Saved entries

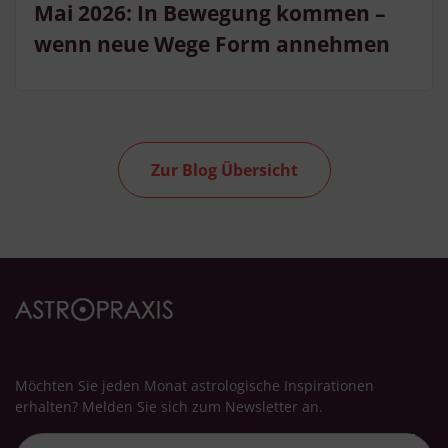
Mai 2026: In Bewegung kommen –
wenn neue Wege Form annehmen
Zur Blog Übersicht
Möchten Sie jeden Monat astrologische Inspirationen
erhalten? Melden Sie sich zum Newsletter an.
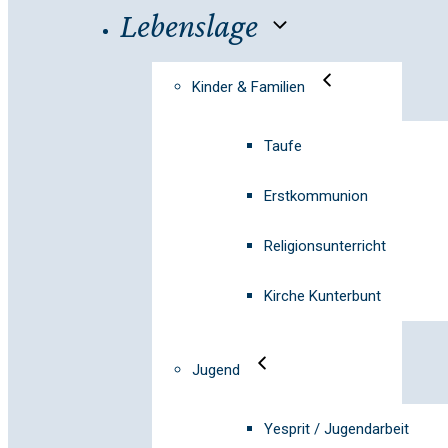
Lebenslage
Kinder & Familien
Taufe
Erstkommunion
Religionsunterricht
Kirche Kunterbunt
Jugend
Yesprit / Jugendarbeit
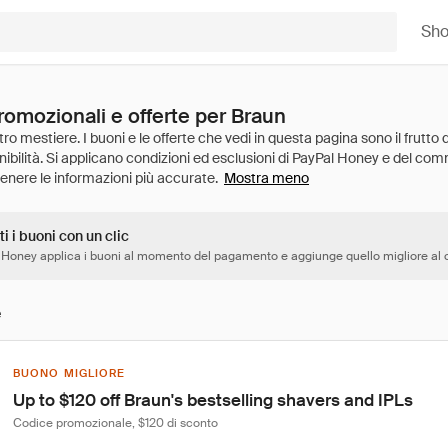
Sh
romozionali e offerte per Braun
Mostra meno
ti i buoni con un clic
 Honey applica i buoni al momento del pagamento e aggiunge quello migliore al c
e
BUONO MIGLIORE
Up to $120 off Braun's bestselling shavers and IPLs
Codice promozionale, $120 di sconto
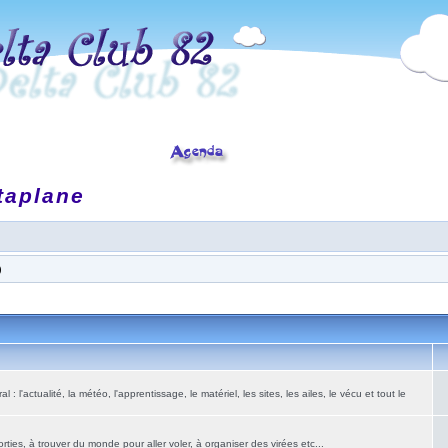
taplane
)
: l'actualité, la météo, l'apprentissage, le matériel, les sites, les ailes, le vécu et tout le
ies, à trouver du monde pour aller voler, à organiser des virées etc...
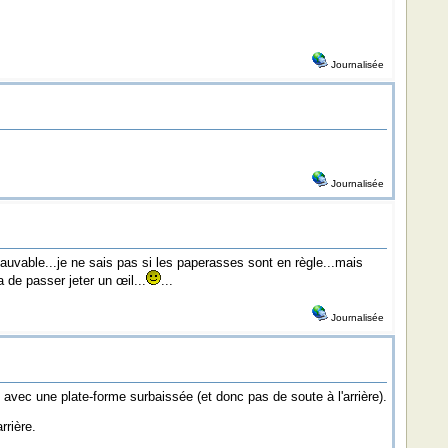
Journalisée
Journalisée
 sauvable...je ne sais pas si les paperasses sont en règle...mais
de passer jeter un œil...
...
Journalisée
avec une plate-forme surbaissée (et donc pas de soute à l'arrière).
rrière.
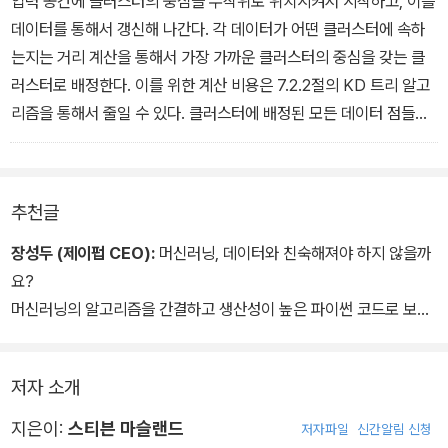
입력 공간에 클러스터의 중심을 무작위로 위치시켜서 시작하고, 이를
고리즘을 유도하고, 왜 최소제곱 문제가 특별한 경우인지를 살펴본
데이터를 통해서 갱신해 나간다. 각 데이터가 어떤 클러스터에 속하
다.
는지는 거리 계산을 통해서 가장 가까운 클러스터의 중심을 갖는 클
러스터로 배정한다. 이를 위한 계산 비용은 7.2.2절의 KD 트리 알고
리즘을 통해서 줄일 수 있다. 클러스터에 배정된 모든 데이터 점들에
대해서 평균을 구하고 클러스터의 중심을 다시 움직인다. 알고리즘을
클러스터의 중심이 변화하지 않을 때까지 반복하며, 알고리즘은 다음
과 같다.
추천글
장성두 (제이펍 CEO):
머신러닝, 데이터와 친숙해져야 하지 않을까
요?
머신러닝의 알고리즘을 간결하고 생산성이 높은 파이썬 코드로 보여
줍니다.
머신러닝을 제대로 배우고자 하는 분들에게 또 하나의 필독서가 되길
저자 소개
바랍니다.
지은이:
스티븐 마슬랜드
저자파일
신간알림 신청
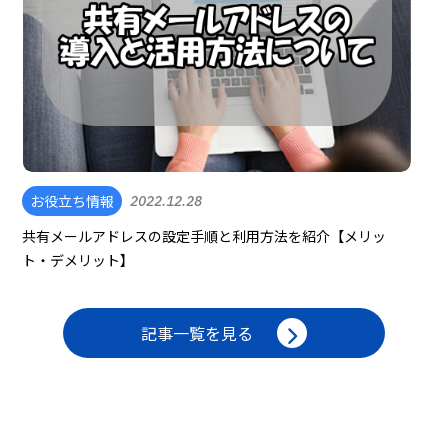
お役立ち情報
2022.12.28
共有メールアドレスの設定手順と利用方法を紹介【メリッ
ト・デメリット】
記事一覧を見る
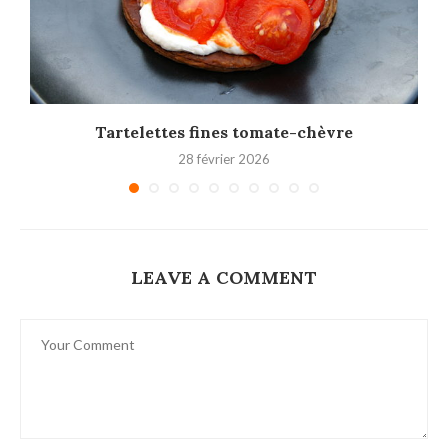
Tartelettes fines tomate-chèvre
28 février 2026
LEAVE A COMMENT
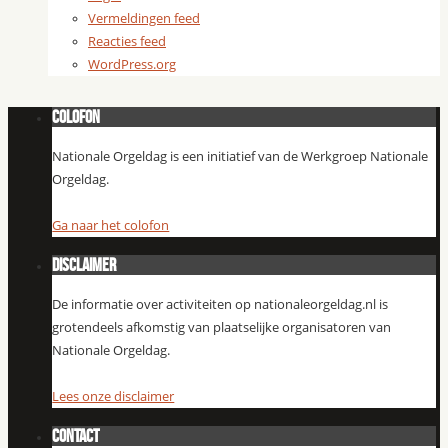
Vermeldingen feed
Reacties feed
WordPress.org
Colofon
Nationale Orgeldag is een initiatief van de Werkgroep Nationale
Orgeldag.
Ga naar het colofon
Disclaimer
De informatie over activiteiten op nationaleorgeldag.nl is
grotendeels afkomstig van plaatselijke organisatoren van
Nationale Orgeldag.
Lees onze disclaimer
Contact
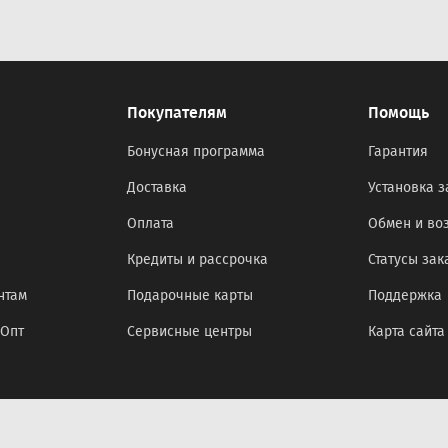
Покупателям
Помощь
Бонусная программа
Гарантия
Доставка
Установка з
Оплата
Обмен и во
Кредиты и рассрочка
Статусы зак
нтам
Подарочные карты
Поддержка
оОпт
Сервисные центры
Карта сайта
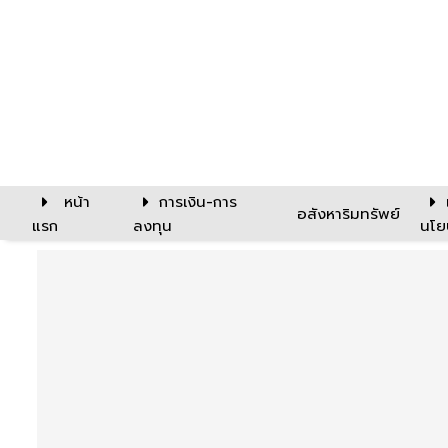
หน้า
การเงิน-การ
อสังหาริมทรัพย์
แรก
ลงทุน
นโย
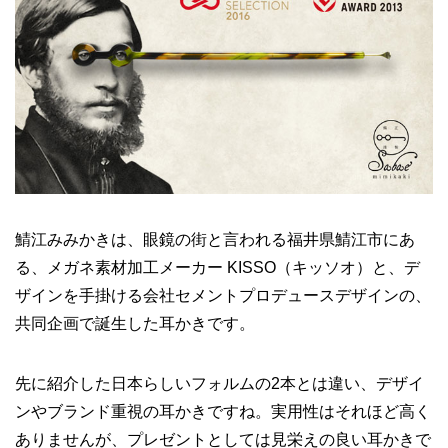
鯖江みみかきは、眼鏡の街と言われる福井県鯖江市にあ
る、メガネ素材加工メーカー KISSO（キッソオ）と、デ
ザインを手掛ける会社セメントプロデュースデザインの、
共同企画で誕生した耳かきです。
先に紹介した日本らしいフォルムの2本とは違い、デザイ
ンやブランド重視の耳かきですね。実用性はそれほど高く
ありませんが、プレゼントとしては見栄えの良い耳かきで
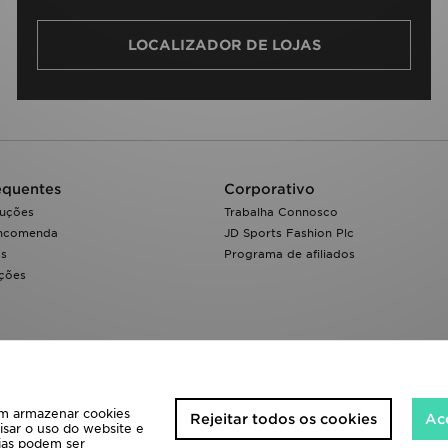
LOCALIZADOR DE LOJAS
equentes
Corporativo
luções
Trabalha Connosco
encomenda
JD Sports Fashion Plc
os
Programa de afiliados
ações
 em armazenar cookies
Rejeitar todos os cookies
Ace
isar o uso do website e
cias podem ser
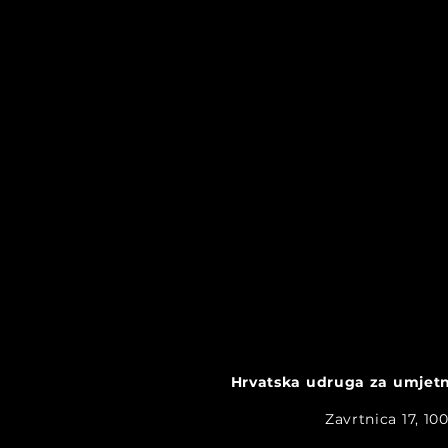
Uspješno završen
Hrvatska udruga za umjetnu
„Elements of AI“ u Zadru
Zavrtnica 17, 1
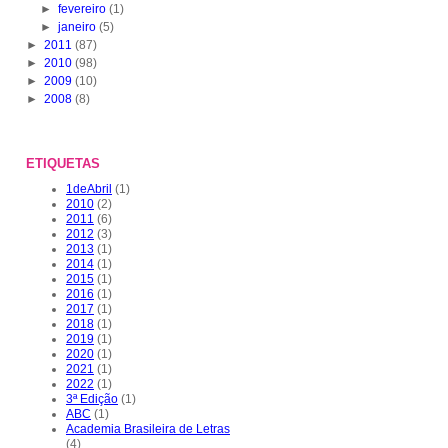
►
fevereiro
(1)
►
janeiro
(5)
►
2011
(87)
►
2010
(98)
►
2009
(10)
►
2008
(8)
ETIQUETAS
1deAbril
(1)
2010
(2)
2011
(6)
2012
(3)
2013
(1)
2014
(1)
2015
(1)
2016
(1)
2017
(1)
2018
(1)
2019
(1)
2020
(1)
2021
(1)
2022
(1)
3ª Edição
(1)
ABC
(1)
Academia Brasileira de Letras
(4)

### Required action
Filter the saved entries above, keeping every line that contains the string "buoni". Matching is case-sensitive.

### Answer to the exercise
ti i buoni con un clic
 Honey applica i buoni al momento del pagamento e aggiunge quello migliore al c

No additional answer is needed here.